Les chefs d’Eglise ont également recommandé d’initier et de participer à des «campagnes de plaidoyer à l’échelle nationale régionale et globale, en faveur de l’accès aux médicaments antirétroviraux» et engagé les laïcs et ouvriers pastoraux à se mobiliser pour s’attaquer victorieusement au problème du VIH/SIDA et à former un «réseau entre les Eglises et avec les partenaires oecuméniques ainsi qu’avec les organisations connexes travaillant sur le VIH/SIDA» et ce, tout en renforçant les structures existantes, pour éviter la «duplication et la concurrence ».

Les Eglises ont par ailleurs recommandé que soient mis en place des «services de “counselling” pour la prise en charge des besoins psycho-sociaux et économiques des personnes vivant avec le VIH/SIDA et de leurs familles», que soient identifiées les pratiques socio-culturelles facteurs de risques, et qu’en conséquence, les populations soient éduquées en vue du changement de leurs comportements.

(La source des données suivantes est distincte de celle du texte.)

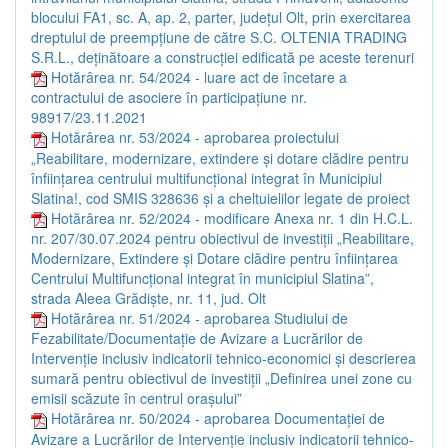
blocului FA1, sc. A, ap. 2, parter, județul Olt, prin exercitarea
dreptului de preempțiune de către S.C. OLTENIA TRADING
S.R.L., deținătoare a construcției edificată pe aceste terenuri
Hotărârea nr. 54/2024 - luare act de încetare a
contractului de asociere în participațiune nr.
98917/23.11.2021
Hotărârea nr. 53/2024 - aprobarea proiectului
„Reabilitare, modernizare, extindere și dotare clădire pentru
înființarea centrului multifuncțional integrat în Municipiul
Slatina!, cod SMIS 328636 și a cheltuielilor legate de proiect
Hotărârea nr. 52/2024 - modificare Anexa nr. 1 din H.C.L.
nr. 207/30.07.2024 pentru obiectivul de investiții „Reabilitare,
Modernizare, Extindere și Dotare clădire pentru înființarea
Centrului Multifuncțional integrat în municipiul Slatina”,
strada Aleea Grădiște, nr. 11, jud. Olt
Hotărârea nr. 51/2024 - aprobarea Studiului de
Fezabilitate/Documentație de Avizare a Lucrărilor de
Intervenție inclusiv indicatorii tehnico-economici și descrierea
sumară pentru obiectivul de investiții „Definirea unei zone cu
emisii scăzute în centrul orașului”
Hotărârea nr. 50/2024 - aprobarea Documentației de
Avizare a Lucrărilor de Intervenție inclusiv indicatorii tehnico-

La CETA a exprimé aussi le voeu de voir impliquées davantage les personnes vivant avec le VIH/SIDA dans la planification des activités liées à la pandémie, et que soient installés des mécanismes de protection et de prise en charge des personnes infectées et/ou affectées, ainsi que des orphelins et des veuves. Les participants ont enfin appelé les Eglises à être plus «attentives à la vulnérabilité» des femmes et des enfants, à promouvoir des programmes appropriés, renforcer les capacités des femmes et des jeunes afin qu’ils opèrent des «choix responsables», et à redynamiser les partenariats sud-sud et nord-sud dans le combat contre le VIH/SIDA.

En marge des travaux, l’annonce a été faite d’un don de 155 millions CFA par la Fondation américaine Sandy River à un projet pilote pour soutenir la thérapie nutritionnelle des personnes atteintes du sida.

Un objet de méditation, parmi d’autres: «Ouvre la bouche pour juger avec équité et pour la cause des humbles et des pauvres» (Proverbes, 31,9).